### Task A
List every city named in the passage on 1637 in music.
### Task B
Write the next part of the passage on 1637 in music, continuing after its final event.

### Passage shown
- - - - - - -

The year 1637 in music involved some significant events.

Events
The first public opera house, Teatro San Cassiano, opens in Venice.
Johann Jakob Froberger travels to Rome to study under Girolamo Frescobaldi.
Delphin Strungk becomes organist at the Marienkirche in Brunswick.
Robert Ramsey, organist of Trinity College, Cambridge, becomes Master of the Children at the college.
Antonio Cesti joins the Franciscan order.
The Westminster Musicians Guild attempts to assert control over the musicians of London, in competition with the Worshipful Company of Musicians.

- - - - - - -

### Data under study
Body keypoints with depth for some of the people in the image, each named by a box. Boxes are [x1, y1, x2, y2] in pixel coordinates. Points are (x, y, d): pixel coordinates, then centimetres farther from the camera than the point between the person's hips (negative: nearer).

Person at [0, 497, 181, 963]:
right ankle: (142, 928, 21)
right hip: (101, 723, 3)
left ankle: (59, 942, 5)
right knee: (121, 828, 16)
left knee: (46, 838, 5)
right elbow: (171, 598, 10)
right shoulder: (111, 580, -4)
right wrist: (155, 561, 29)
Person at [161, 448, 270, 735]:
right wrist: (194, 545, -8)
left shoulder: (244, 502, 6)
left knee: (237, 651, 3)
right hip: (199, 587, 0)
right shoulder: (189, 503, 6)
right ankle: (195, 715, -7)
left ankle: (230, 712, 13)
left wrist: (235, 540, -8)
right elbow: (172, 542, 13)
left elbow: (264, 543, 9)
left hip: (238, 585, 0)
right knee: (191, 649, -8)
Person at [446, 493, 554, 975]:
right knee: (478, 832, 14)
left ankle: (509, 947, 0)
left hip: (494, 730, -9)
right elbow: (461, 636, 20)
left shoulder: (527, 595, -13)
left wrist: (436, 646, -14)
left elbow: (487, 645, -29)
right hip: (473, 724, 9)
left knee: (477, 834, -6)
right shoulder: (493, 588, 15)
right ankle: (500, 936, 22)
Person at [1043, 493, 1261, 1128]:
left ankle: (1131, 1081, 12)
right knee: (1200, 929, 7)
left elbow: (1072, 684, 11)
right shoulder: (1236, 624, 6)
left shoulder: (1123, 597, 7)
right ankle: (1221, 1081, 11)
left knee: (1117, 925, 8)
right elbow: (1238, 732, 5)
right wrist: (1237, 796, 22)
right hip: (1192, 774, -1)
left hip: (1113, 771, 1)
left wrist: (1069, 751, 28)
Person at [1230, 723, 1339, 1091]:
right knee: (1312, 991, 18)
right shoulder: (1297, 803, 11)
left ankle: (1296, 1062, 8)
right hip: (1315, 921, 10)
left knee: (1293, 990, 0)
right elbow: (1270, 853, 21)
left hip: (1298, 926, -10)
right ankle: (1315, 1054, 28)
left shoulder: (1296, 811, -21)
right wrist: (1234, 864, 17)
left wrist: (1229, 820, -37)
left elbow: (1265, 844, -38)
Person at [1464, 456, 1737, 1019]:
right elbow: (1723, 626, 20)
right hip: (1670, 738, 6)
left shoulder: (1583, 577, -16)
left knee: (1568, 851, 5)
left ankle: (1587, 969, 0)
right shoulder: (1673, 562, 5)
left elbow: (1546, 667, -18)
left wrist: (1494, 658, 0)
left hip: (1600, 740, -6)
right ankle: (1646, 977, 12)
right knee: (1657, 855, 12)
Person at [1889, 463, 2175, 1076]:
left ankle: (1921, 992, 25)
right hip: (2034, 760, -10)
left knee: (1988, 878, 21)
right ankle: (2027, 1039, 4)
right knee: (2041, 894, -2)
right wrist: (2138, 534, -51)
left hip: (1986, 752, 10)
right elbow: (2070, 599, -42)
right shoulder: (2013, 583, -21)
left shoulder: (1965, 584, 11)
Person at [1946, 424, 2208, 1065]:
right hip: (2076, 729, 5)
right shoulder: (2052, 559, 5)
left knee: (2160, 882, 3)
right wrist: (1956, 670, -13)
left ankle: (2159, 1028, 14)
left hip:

- - - - - - -

### Answer A
Venice, Rome, Brunswick, Cambridge, London

### Answer B
Classical music
Benedetto Ferrari – Musiche varier a voce sola, volume 2, published in Venice
Girolamo Frescobaldi – Partite sopra l'aria della Romanesca
Tarquinio Merula – Canzoni overo Sonate concertate per chiesa e camera

Opera
Benedetto Ferrari & Francesco Manelli – Andromeda (the first publicly shown opera, premièred at Teatro San Cassiano in Venice, during carnival)
Virgilio Mazzocchi & Marco Marazzoli – Chi soffre, speri (premièred February 12)

Births
February 11 – Friedrich Nicolaus Brauns, composer and music director (died 1718)
December 7 – Bernardo Pasquini, composer of opera and church music (died 1710)
date unknown – Giovanni Grancino, luthier (died 1709)
probable – Dieterich Buxtehude (died 1707)

Deaths
May 29 – Jiří Třanovský, hymn-writer (born 1592)
July 6 – Charles d'Ambleville, French composer
September 14 – Theodoor Rombouts, painter of musicians (born 1597)
dates unknown – Basilius Froberger and Anna Froberger, parents of Johann Jakob Froberger (plague)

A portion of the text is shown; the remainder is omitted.